Когда я упоминаю об этом – вдруг под пером Крымского оказавшимся вовсе не таким безнадежным, как сам же он доказывал вначале, – «любом из мусульманских расово-этнических субстратов», то прежде всего подразумеваю «тюркскую расу».
Постоянно памятуя о главной своей цели (я пока говорю лишь о книге «Мусульманство и его будущность») – реабилитация, обоснование, апологетика европейской (русской – в особенности) власти над исламскими народами, – Крымский вынужден их нынешние и возможные исторические тропы описывать разнопорядково, разнокоординатно, в особенно больших – даже для него, всем и вся очевидного эклектика – масштабах, допуская произвольные теоретико-методологические допущения и явно неисторические аберрации.
Крымский заявляет:
Поскольку у «европейских турок» в крови есть немало «греческой и славянской (т. е. арийской. – М.Б.) примеси», постольку они смогут «скорее других соплеменников внушать надежду на способность к цивилизированию». Но это будет, спешит предупредить Крымский, «свершаться крайне медленно»183 – и не потому, что доля арийской крови у турок-османов не оказалась все же решающей, а потому, что они пока еще сохранили свою государственную независимость.
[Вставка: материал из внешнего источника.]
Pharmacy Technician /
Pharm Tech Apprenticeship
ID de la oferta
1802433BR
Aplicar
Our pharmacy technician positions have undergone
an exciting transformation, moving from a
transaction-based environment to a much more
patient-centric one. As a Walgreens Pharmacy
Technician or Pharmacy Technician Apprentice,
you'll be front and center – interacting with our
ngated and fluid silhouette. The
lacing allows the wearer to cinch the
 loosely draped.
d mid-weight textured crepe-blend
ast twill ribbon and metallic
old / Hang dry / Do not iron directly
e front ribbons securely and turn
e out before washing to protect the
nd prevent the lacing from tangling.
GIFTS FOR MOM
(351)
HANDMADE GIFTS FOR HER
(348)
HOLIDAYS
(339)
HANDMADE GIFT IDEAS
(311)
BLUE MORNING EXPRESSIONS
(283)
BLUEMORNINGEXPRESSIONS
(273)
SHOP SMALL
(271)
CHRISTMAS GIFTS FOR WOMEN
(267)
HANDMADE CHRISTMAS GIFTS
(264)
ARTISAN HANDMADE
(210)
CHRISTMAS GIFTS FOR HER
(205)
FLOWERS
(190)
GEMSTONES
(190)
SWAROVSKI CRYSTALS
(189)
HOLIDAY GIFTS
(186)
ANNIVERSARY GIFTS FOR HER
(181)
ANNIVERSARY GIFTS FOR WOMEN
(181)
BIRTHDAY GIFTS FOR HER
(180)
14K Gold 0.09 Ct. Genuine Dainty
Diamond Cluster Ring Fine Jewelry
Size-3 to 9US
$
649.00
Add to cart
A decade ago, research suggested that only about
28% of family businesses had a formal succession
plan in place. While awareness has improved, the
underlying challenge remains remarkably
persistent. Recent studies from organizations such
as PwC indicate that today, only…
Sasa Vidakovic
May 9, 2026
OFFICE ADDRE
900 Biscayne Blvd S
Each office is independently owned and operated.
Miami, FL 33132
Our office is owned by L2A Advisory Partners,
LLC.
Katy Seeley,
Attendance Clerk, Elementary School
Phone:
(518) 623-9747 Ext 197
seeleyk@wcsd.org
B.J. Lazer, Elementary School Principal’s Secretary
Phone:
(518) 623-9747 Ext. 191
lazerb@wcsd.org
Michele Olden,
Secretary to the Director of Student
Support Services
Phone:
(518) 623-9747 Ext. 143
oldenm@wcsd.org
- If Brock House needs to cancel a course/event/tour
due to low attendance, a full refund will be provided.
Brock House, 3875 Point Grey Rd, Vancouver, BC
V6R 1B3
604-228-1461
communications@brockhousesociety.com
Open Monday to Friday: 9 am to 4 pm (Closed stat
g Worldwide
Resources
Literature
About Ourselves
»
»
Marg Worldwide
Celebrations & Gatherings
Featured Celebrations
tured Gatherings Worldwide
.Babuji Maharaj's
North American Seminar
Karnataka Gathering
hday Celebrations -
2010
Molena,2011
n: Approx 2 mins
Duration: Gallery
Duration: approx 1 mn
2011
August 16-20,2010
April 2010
А между тем «тюрки делаются безвредными и их цивилизирование успешнее всего идет тогда, когда они попадают под власть европейцев». Всего более убедительным представляется Крымскому российско-колониальный опыт: «У нас в России фанатизму татар, туркмен и др. негде развернуться. Сам по себе это – народ, не лишенный симпатичных качеств: не пьющий, не любящий мошенничать, физически трудолюбивый; если у него исчезает фанатизм184, то его симпатичные качества выступают рельефно. Пользуясь спокойствием и благами нашей культуры, тюрк живет очень хорошо, понемногу примиряется с нашим господством…» Крымский даже находит полное сходство этой своей новой модели «Тюрка» не более и не менее как с образом Русского: «…русские, начавшие учиться («европеизироваться», «цивилизовываться». – М.Б.) при Петре, сперва неохотно и по принуждению, наконец, цивилизовались (Sic! – М.Б.) и приучились любить просвещение». Значит, «цивилизуются и наши (т. е. покоренные русскими и под их же умиротворяюще-просвещенным влиянием185. – М.Б.) мусульмане. В самостоятельном тюркском государстве, т. е. в Османской Турции, этого нет»186. В ней фанатизм будет еще царить долго – до тех пор, пока эта держава не исчезнет с политической карты мира.